2016 was a deadly year in terms of losing what seemed like an unprecedented number of major cultural icons. One major loss to those of certain musical and stylistic inclinations was David Bowie, who died in January of liver cancer.
Philadelphians always had a special fondness for the singer. He was well represented on local radio playlists, and Bowie reciprocated that fondness, including recording some of his most influential music in Philadelphia (much of the Young Americans album was recorded here at Sigma Sound Studios). So, Philadelphians felt a special sense of loss when the iconic musician died. This year, some dedicated admirers put together a citywide “Philly Loves Bowie Week,” celebrating the man and his work, and marking the first anniversary of his death.
One of the most notable events is the Bowie-themed art exhibition that opened on January 6, 2016 at Old City's Ruckus Gallery. As curated by Patti Brett — Doobie’s stalwart owner/bartender, an original "Sigma kid" and longtime Starman superfan — the show gathers work from dozens of local artists to celebrate Bowie and his trendsetting iconography through an astonishingly wide range of quality portraits.
Man of a thousand faces
The portraits, which comprise the bulk of the exhibition, display a remarkable range of styles, mirroring Bowie’s own penchant for going through chameleonic changes of personae. Some of the pieces are purely sentimental, such as a sculpture by Susan Moloney entitled “Legend,” a wooden heart-shaped piece with a small portrait of an androgynous Bowie in its center. A more traditional portrait is Sara Captain’s “David (the centre of it all)” with Bowie in his Young American phase.
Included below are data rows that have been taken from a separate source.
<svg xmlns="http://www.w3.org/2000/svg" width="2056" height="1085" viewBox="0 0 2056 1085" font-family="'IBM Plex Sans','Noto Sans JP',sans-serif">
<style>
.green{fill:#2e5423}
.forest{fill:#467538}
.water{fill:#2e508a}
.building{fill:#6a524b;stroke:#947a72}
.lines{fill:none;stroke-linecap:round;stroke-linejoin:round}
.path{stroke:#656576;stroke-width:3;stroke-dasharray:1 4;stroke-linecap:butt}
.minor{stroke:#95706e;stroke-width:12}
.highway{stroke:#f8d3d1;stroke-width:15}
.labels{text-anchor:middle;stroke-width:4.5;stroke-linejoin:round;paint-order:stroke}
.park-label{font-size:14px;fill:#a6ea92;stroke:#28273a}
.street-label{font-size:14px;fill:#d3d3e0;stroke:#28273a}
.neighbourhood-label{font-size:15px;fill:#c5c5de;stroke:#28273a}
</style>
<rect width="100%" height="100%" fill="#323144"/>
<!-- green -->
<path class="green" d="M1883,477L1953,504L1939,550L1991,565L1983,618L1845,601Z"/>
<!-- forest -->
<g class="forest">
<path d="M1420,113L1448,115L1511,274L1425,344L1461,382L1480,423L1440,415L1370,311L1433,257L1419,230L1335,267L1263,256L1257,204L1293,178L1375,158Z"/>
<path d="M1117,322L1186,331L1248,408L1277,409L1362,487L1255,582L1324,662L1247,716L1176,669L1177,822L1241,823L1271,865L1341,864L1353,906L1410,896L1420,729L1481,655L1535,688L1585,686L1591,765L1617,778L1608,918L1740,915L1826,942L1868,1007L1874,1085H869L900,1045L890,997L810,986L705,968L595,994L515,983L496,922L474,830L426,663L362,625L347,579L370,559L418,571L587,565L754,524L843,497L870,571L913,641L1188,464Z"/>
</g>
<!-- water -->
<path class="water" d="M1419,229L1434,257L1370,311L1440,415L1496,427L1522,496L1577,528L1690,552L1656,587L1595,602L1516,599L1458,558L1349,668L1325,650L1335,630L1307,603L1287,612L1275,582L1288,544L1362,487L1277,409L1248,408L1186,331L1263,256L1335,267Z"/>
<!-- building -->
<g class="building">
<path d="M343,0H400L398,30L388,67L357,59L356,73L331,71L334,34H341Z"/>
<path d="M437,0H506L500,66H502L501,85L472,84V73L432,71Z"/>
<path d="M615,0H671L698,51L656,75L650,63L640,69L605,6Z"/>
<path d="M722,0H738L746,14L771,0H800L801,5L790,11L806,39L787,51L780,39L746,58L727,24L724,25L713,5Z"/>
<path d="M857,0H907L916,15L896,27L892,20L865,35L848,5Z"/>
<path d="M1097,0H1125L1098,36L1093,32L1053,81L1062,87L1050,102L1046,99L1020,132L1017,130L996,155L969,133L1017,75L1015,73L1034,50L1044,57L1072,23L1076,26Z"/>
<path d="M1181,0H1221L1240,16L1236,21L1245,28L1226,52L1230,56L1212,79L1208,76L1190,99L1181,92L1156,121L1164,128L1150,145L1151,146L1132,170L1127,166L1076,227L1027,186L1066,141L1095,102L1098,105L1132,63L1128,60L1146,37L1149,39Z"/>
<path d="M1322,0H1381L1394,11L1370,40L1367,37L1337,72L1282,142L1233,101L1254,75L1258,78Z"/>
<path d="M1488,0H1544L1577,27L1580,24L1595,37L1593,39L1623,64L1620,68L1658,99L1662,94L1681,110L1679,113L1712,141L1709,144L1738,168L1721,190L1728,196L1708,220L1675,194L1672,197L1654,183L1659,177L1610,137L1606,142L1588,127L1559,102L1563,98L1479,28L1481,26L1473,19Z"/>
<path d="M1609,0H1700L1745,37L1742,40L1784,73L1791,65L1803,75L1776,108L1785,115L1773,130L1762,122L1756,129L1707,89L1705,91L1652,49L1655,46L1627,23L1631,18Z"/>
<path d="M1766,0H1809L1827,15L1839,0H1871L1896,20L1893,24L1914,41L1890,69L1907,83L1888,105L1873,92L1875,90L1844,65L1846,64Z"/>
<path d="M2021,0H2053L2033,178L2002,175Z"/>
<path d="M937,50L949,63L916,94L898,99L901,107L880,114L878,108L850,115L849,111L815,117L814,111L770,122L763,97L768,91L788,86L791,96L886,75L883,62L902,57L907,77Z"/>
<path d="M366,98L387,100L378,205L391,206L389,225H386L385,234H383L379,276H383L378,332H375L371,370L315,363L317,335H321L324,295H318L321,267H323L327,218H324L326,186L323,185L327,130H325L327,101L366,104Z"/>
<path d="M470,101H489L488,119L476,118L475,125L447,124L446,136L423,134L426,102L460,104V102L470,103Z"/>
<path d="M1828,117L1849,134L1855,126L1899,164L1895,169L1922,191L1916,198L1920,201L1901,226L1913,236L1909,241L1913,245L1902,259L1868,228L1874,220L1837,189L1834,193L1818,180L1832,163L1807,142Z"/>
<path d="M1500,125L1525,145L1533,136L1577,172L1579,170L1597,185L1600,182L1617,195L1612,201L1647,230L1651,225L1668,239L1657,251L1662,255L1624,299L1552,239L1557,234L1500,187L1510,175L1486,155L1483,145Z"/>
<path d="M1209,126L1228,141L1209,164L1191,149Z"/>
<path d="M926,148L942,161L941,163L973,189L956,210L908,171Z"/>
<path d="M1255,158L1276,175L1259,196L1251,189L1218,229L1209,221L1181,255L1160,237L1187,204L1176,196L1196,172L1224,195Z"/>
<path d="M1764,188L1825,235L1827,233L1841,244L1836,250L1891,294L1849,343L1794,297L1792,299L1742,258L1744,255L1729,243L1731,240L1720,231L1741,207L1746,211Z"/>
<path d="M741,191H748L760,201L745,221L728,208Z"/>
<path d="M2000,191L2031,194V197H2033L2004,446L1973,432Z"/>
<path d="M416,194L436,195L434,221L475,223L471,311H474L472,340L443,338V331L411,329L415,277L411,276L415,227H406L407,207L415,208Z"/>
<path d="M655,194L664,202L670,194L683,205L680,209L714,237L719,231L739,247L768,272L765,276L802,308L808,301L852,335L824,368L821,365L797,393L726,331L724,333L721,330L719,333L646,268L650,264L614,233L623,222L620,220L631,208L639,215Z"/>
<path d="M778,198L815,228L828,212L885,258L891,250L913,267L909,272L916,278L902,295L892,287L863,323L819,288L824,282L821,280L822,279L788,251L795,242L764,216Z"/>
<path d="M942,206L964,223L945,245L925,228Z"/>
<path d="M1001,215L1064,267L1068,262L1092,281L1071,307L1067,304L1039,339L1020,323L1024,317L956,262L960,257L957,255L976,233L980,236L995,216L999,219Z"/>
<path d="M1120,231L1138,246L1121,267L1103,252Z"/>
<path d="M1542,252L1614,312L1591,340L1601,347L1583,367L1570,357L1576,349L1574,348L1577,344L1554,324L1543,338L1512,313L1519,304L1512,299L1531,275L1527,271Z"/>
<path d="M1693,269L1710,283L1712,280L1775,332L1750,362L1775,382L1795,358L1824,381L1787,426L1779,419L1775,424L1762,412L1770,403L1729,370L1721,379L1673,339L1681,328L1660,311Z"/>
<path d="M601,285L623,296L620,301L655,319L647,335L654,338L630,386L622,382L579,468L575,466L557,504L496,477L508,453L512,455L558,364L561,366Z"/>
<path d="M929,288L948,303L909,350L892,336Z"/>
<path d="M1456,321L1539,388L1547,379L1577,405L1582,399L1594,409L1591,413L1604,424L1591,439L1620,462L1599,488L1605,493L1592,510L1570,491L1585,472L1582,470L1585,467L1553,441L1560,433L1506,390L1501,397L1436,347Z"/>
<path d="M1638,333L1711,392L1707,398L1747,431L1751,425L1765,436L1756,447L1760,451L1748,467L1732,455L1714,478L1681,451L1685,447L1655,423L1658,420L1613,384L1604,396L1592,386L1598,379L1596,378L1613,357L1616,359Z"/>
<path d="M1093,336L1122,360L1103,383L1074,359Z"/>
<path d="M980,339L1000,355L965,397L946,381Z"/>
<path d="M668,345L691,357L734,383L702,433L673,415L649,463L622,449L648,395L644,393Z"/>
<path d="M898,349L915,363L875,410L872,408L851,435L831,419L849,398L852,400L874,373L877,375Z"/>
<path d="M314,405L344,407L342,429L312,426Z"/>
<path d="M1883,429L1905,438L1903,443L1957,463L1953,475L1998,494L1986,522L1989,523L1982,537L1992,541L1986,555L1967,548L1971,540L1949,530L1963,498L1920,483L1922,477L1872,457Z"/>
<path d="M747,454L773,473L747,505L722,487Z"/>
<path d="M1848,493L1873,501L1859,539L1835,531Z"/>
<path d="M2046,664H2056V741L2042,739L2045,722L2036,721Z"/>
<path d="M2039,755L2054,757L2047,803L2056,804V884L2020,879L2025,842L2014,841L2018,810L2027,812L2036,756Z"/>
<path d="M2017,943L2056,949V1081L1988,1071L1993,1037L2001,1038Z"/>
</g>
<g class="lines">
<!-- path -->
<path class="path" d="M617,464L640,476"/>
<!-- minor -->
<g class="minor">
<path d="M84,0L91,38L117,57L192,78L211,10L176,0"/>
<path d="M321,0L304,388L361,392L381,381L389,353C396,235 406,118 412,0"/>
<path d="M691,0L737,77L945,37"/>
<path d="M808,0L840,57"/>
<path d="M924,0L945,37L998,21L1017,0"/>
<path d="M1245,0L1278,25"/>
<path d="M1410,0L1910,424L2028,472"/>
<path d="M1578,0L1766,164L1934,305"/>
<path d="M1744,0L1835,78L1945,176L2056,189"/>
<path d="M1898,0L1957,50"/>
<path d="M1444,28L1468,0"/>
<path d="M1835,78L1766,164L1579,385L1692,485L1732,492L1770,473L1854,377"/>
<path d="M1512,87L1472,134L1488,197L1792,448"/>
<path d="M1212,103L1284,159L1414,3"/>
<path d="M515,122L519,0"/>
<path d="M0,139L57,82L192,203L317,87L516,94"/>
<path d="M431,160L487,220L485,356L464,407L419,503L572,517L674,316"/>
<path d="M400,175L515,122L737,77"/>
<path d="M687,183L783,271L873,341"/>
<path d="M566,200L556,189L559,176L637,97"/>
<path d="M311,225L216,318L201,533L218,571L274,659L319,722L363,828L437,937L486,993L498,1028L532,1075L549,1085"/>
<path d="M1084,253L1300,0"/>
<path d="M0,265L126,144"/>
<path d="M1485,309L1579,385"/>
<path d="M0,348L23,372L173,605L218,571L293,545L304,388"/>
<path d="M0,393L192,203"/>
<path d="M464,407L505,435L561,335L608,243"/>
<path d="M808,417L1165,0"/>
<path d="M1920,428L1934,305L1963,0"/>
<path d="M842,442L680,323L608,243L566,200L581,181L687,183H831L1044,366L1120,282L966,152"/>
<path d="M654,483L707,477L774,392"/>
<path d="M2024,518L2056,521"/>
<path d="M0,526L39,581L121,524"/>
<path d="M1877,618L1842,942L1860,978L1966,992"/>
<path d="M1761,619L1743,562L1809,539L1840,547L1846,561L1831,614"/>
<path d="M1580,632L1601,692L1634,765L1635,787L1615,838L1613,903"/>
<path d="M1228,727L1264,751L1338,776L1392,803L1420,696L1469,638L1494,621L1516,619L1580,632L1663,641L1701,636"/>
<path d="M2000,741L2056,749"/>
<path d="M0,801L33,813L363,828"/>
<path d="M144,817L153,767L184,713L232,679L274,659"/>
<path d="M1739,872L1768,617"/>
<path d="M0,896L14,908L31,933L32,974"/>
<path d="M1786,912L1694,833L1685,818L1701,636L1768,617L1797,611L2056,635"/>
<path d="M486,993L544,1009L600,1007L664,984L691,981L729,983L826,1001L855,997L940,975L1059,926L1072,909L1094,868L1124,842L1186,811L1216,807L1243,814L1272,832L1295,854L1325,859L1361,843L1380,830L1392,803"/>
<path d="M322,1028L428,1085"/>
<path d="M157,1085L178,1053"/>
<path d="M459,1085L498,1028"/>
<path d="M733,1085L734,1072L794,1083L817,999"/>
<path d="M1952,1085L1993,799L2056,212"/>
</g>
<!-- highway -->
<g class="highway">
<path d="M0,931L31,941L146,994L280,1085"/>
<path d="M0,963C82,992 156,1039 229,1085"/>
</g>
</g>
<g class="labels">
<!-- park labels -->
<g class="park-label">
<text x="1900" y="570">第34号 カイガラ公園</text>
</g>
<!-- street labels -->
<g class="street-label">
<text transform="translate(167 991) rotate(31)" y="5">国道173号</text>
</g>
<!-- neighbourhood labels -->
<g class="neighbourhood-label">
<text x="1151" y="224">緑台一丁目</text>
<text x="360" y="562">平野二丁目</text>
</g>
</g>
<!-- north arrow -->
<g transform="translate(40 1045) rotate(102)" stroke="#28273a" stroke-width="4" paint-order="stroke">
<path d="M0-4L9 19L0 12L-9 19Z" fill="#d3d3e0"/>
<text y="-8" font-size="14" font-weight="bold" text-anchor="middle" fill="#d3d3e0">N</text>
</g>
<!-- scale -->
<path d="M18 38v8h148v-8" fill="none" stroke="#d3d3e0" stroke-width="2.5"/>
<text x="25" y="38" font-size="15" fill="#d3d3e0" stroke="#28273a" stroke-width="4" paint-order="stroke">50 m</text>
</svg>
Together, these more representational pieces provide a comprehensive showcase of the dramatic shifts Bowie’s image took on over the years.
Perhaps the most impressive piece is one of the few not created by a local artist, but on loan just for this exhibition: an elegant painting by Rory Kurtz which depicts Bowie as Hamlet regarding a bejeweled skull. The painting was commissioned by Rolling Stone magazine. It is absolutely lovely, clearly symbolic of the special sheen Bowie brought to even his most somber characterizations.
Some of the show’s more abstract works explore various Bowie-esque themes prevalent throughout his career. One example of this is Qori Moorhaul’s “Spaced Men,” a painting that recalls Jackson Pollack and explores the notion of an outsider, or an alien, and how he perceives the world, a theme Bowie returned to repeatedly throughout his career.
The exhibition, which also includes a few artifacts (such as a guitar signed by Bowie, which will be raffled off in a fundraiser for the Children's Hospital of Philadelpha), is a wonderful example of not only our city’s love for this special artist, but also a testament to his wide-ranging influence on our popular culture. The range of artistic skill on display is impressive, but more important and profound is the depth of thought and understanding of Bowie’s themes and motifs.
As a part of Philadelphia’s celebration of David Bowie’s life and art, the Ruckus exhibition is exciting, but as an artistic exploration of the meaning and impact of one of the most significant rock artists, it is indispensible.